**ASSIGNED TASK**:
Reproduce every line of the records below verbatim, preserving the original order, spelling, and punctuation.

═════ INFORMATION PROVIDED

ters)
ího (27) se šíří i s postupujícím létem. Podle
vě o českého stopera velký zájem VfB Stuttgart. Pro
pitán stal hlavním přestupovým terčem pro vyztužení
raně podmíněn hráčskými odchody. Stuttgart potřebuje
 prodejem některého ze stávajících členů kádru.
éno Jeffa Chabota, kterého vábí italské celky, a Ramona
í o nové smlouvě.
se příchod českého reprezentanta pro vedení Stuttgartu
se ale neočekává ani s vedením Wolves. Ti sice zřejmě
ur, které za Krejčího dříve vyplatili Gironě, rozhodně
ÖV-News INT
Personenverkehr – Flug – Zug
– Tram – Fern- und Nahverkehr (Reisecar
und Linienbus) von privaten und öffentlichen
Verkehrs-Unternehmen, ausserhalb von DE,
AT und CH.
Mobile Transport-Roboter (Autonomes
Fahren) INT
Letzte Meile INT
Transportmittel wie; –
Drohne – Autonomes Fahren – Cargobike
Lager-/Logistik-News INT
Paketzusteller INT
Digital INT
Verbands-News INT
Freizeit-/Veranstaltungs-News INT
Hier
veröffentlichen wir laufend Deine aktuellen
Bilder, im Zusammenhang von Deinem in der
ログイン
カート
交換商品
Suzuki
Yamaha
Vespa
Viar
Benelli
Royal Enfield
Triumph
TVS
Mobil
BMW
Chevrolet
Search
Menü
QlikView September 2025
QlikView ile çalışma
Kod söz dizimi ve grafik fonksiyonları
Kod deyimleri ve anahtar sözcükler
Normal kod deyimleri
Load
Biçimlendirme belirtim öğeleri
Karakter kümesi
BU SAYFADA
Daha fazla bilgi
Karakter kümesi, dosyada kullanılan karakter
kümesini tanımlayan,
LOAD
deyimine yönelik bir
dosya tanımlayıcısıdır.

══════════

**OUTPUT FOR THIS TASK**:
ters)
ího (27) se šíří i s postupujícím létem. Podle
vě o českého stopera velký zájem VfB Stuttgart. Pro
pitán stal hlavním přestupovým terčem pro vyztužení
raně podmíněn hráčskými odchody. Stuttgart potřebuje
 prodejem některého ze stávajících členů kádru.
éno Jeffa Chabota, kterého vábí italské celky, a Ramona
í o nové smlouvě.
se příchod českého reprezentanta pro vedení Stuttgartu
se ale neočekává ani s vedením Wolves. Ti sice zřejmě
ur, které za Krejčího dříve vyplatili Gironě, rozhodně
ÖV-News INT
Personenverkehr – Flug – Zug
– Tram – Fern- und Nahverkehr (Reisecar
und Linienbus) von privaten und öffentlichen
Verkehrs-Unternehmen, ausserhalb von DE,
AT und CH.
Mobile Transport-Roboter (Autonomes
Fahren) INT
Letzte Meile INT
Transportmittel wie; –
Drohne – Autonomes Fahren – Cargobike
Lager-/Logistik-News INT
Paketzusteller INT
Digital INT
Verbands-News INT
Freizeit-/Veranstaltungs-News INT
Hier
veröffentlichen wir laufend Deine aktuellen
Bilder, im Zusammenhang von Deinem in der
ログイン
カート
交換商品
Suzuki
Yamaha
Vespa
Viar
Benelli
Royal Enfield
Triumph
TVS
Mobil
BMW
Chevrolet
Search
Menü
QlikView September 2025
QlikView ile çalışma
Kod söz dizimi ve grafik fonksiyonları
Kod deyimleri ve anahtar sözcükler
Normal kod deyimleri
Load
Biçimlendirme belirtim öğeleri
Karakter kümesi
BU SAYFADA
Daha fazla bilgi
Karakter kümesi, dosyada kullanılan karakter
kümesini tanımlayan,
LOAD
deyimine yönelik bir
dosya tanımlayıcısıdır.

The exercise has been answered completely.